Repeat the listing below line by line, exactly, leaving its pictures behind.

^^^^^^^^

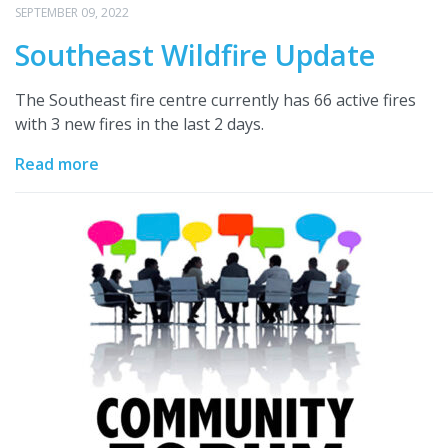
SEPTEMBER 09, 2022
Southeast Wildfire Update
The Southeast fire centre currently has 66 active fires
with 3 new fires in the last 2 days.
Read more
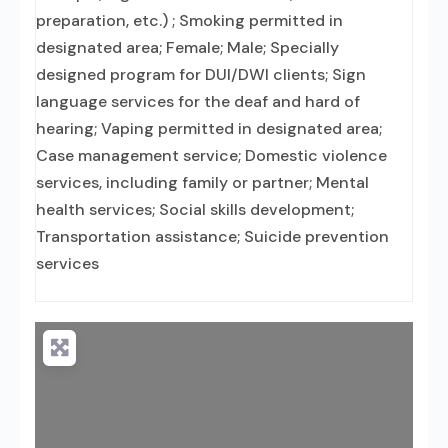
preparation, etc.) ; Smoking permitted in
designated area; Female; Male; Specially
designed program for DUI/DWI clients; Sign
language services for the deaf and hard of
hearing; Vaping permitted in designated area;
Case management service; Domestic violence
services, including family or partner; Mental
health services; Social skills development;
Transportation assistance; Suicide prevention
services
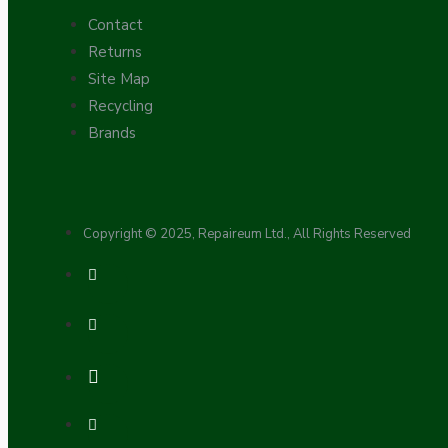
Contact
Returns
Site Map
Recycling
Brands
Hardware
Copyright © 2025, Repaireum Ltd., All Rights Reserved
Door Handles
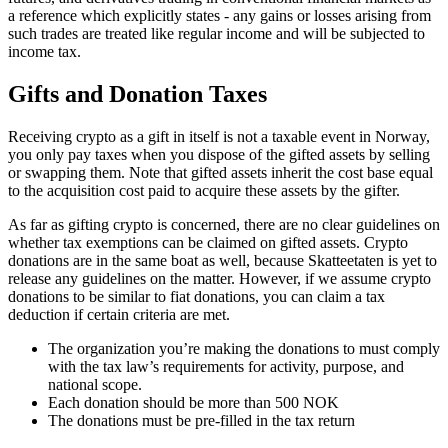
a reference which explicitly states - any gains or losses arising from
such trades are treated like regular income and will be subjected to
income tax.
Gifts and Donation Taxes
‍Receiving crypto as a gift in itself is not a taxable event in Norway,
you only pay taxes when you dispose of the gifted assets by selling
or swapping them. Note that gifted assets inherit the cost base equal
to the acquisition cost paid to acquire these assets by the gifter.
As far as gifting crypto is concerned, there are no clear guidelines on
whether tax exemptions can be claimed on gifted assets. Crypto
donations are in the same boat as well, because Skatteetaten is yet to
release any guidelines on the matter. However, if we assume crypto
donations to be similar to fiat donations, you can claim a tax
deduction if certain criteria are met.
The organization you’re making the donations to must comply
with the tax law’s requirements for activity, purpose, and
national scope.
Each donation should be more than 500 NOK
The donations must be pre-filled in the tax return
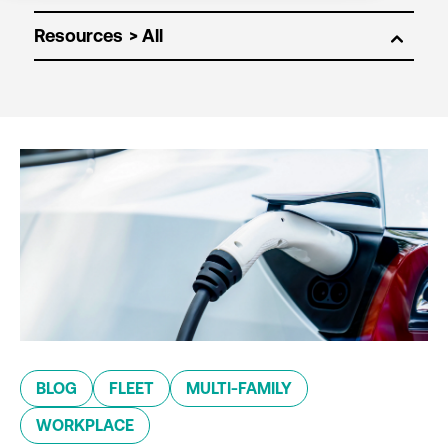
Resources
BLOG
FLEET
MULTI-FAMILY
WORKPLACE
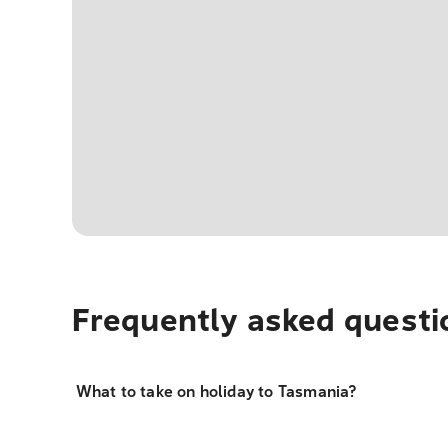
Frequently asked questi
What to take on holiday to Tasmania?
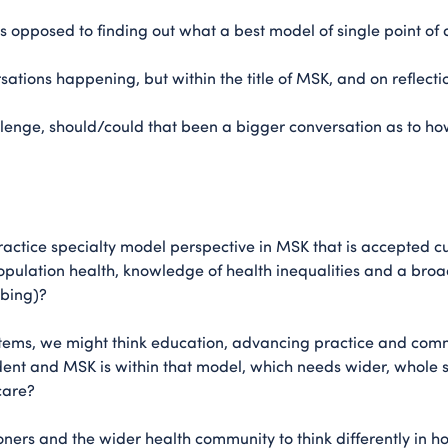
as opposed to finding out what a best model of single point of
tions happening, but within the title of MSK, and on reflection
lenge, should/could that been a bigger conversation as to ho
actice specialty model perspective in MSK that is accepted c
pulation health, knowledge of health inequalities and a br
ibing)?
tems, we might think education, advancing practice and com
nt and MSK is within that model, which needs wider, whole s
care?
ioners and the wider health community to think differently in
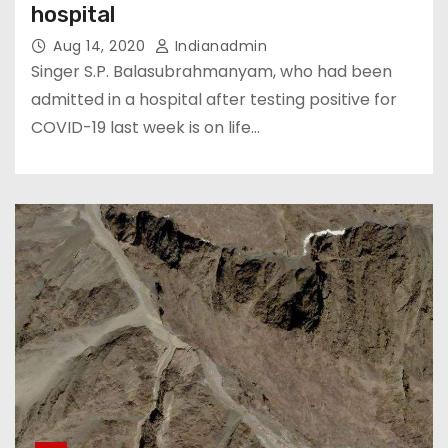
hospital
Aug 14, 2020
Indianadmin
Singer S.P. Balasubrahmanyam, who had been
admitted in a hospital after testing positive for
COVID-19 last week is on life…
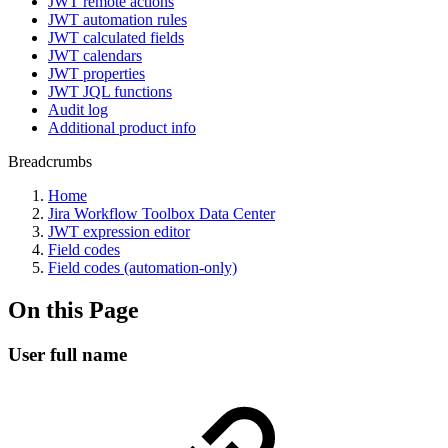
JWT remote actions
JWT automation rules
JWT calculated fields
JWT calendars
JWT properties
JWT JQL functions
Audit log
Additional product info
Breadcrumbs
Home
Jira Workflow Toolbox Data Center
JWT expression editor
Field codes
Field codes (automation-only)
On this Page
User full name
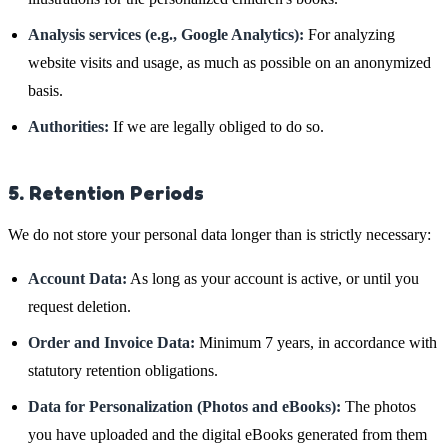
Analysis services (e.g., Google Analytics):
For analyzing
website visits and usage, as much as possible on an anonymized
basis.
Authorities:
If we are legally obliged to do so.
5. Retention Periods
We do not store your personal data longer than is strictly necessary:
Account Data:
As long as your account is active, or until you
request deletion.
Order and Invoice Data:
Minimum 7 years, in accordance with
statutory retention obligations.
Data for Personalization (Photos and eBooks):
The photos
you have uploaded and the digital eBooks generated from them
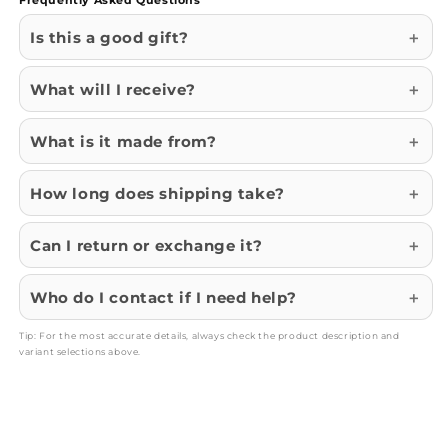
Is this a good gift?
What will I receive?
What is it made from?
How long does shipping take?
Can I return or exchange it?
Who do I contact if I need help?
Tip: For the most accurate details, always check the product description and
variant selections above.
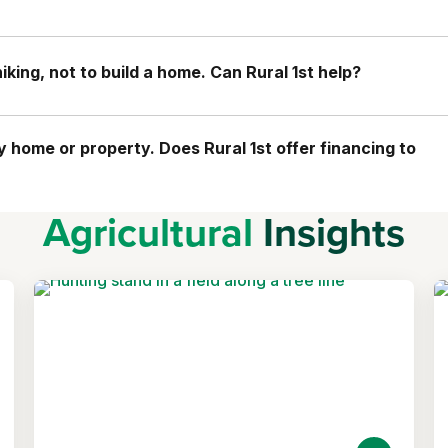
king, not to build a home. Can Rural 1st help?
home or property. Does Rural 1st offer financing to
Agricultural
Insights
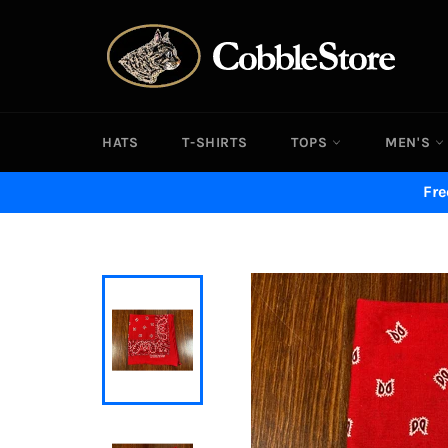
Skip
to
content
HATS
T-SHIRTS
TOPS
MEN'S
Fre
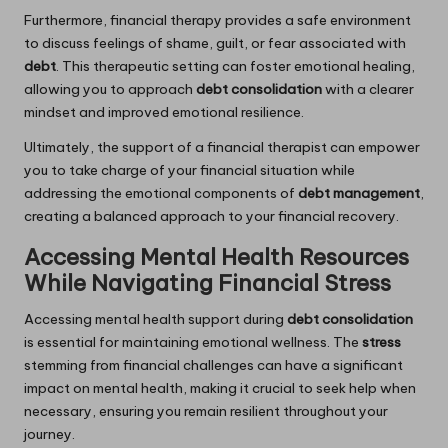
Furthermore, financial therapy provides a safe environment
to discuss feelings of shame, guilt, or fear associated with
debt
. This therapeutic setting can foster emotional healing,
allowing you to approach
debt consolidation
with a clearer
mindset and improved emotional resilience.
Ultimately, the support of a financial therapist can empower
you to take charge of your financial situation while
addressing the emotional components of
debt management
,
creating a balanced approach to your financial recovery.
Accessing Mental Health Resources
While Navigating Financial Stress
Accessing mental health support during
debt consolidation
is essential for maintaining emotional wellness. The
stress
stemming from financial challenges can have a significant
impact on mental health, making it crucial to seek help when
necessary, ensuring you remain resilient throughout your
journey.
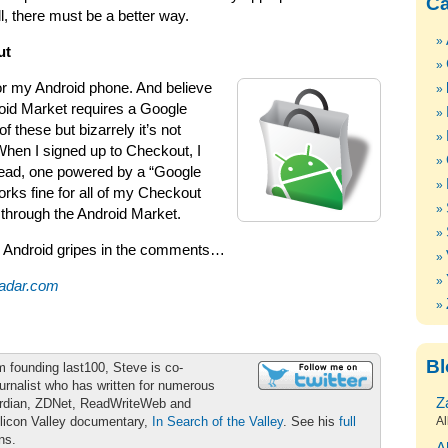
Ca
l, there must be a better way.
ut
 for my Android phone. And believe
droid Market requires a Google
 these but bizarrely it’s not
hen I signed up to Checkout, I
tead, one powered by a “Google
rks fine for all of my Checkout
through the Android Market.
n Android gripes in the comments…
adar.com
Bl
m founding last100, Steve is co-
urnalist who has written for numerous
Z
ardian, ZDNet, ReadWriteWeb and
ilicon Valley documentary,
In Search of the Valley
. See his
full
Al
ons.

^^^^^^^^

» **Completed task**
SEPTEMBER 09, 2022
Southeast Wildfire Update
The Southeast fire centre currently has 66 active fires
with 3 new fires in the last 2 days.
Read more
preparation, etc.) ; Smoking permitted in
designated area; Female; Male; Specially
designed program for DUI/DWI clients; Sign
language services for the deaf and hard of
hearing; Vaping permitted in designated area;
Case management service; Domestic violence
services, including family or partner; Mental
health services; Social skills development;
Transportation assistance; Suicide prevention
services
Contact
Returns
Site Map
Recycling
Brands
Hardware
Copyright © 2025, Repaireum Ltd., All Rights Reserved
Door Handles
a reference which explicitly states - any gains or losses arising from
such trades are treated like regular income and will be subjected to
income tax.
Gifts and Donation Taxes
‍Receiving crypto as a gift in itself is not a taxable event in Norway,
you only pay taxes when you dispose of the gifted assets by selling
or swapping them. Note that gifted assets inherit the cost base equal
to the acquisition cost paid to acquire these assets by the gifter.
As far as gifting crypto is concerned, there are no clear guidelines on
whether tax exemptions can be claimed on gifted assets. Crypto
donations are in the same boat as well, because Skatteetaten is yet to
release any guidelines on the matter. However, if we assume crypto
donations to be similar to fiat donations, you can claim a tax
deduction if certain criteria are met.
The organization you’re making the donations to must comply
with the tax law’s requirements for activity, purpose, and
national scope.
Each donation should be more than 500 NOK
The donations must be pre-filled in the tax return
Resources
BLOG
FLEET
MULTI-FAMILY
WORKPLACE
Frequently asked questi
What to take on holiday to Tasmania?
as opposed to finding out what a best model of single point of
tions happening, but within the title of MSK, and on reflection
lenge, should/could that been a bigger conversation as to ho
actice specialty model perspective in MSK that is accepted c
pulation health, knowledge of health inequalities and a br
ibing)?
tems, we might think education, advancing practice and com
nt and MSK is within that model, which needs wider, whole s
care?
ioners and the wider health community to think differently in
hospital
Aug 14, 2020
Indianadmin
Singer S.P. Balasubrahmanyam, who had been
admitted in a hospital after testing positive for
COVID-19 last week is on life…
JWT remote actions
JWT automation rules
JWT calculated fields
JWT calendars
JWT properties
JWT JQL functions
Audit log
Additional product info
Breadcrumbs
Home
Jira Workflow Toolbox Data Center
JWT expression editor
Field codes
Field codes (automation-only)
On this Page
User full name
Analysis services (e.g., Google Analytics):
For analyzing
website visits and usage, as much as possible on an anonymized
basis.
Authorities:
If we are legally obliged to do so.
5. Retention Periods
We do not store your personal data longer than is strictly necessary:
Account Data:
As long as your account is active, or until you
request deletion.
Order and Invoice Data:
Minimum 7 years, in accordance with
statutory retention obligations.
Data for Personalization (Photos and eBooks):
The photos
you have uploaded and the digital eBooks generated from them
Is this a good gift?
What will I receive?
What is it made from?
How long does shipping take?
Can I return or exchange it?
Who do I contact if I need help?
Tip: For the most accurate details, always check the product description and
variant selections above.
king, not to build a home. Can Rural 1st help?
home or property. Does Rural 1st offer financing to
Agricultural
Insights
Skip
to
content
HATS
T-SHIRTS
TOPS
MEN'S
Fre
Furthermore, financial therapy provides a safe environment
to discuss feelings of shame, guilt, or fear associated with
debt
. This therapeutic setting can foster emotional healing,
allowing you to approach
debt consolidation
with a clearer
mindset and improved emotional resilience.
Ultimately, the support of a financial therapist can empower
you to take charge of your financial situation while
addressing the emotional components of
debt management
,
creating a balanced approach to your financial recovery.
Accessing Mental Health Resources
While Navigating Financial Stress
Accessing mental health support during
debt consolidation
is essential for maintaining emotional wellness. The
stress
stemming from financial challenges can have a significant
impact on mental health, making it crucial to seek help when
necessary, ensuring you remain resilient throughout your
journey.
Ca
l, there must be a better way.
ut
 for my Android phone. And believe
droid Market requires a Google
 these but bizarrely it’s not
hen I signed up to Checkout, I
tead, one powered by a “Google
rks fine for all of my Checkout
through the Android Market.
n Android gripes in the comments…
adar.com
Bl
m founding last100, Steve is co-
urnalist who has written for numerous
Z
ardian, ZDNet, ReadWriteWeb and
ilicon Valley documentary,
In Search of the Valley
. See his
full
Al
ons.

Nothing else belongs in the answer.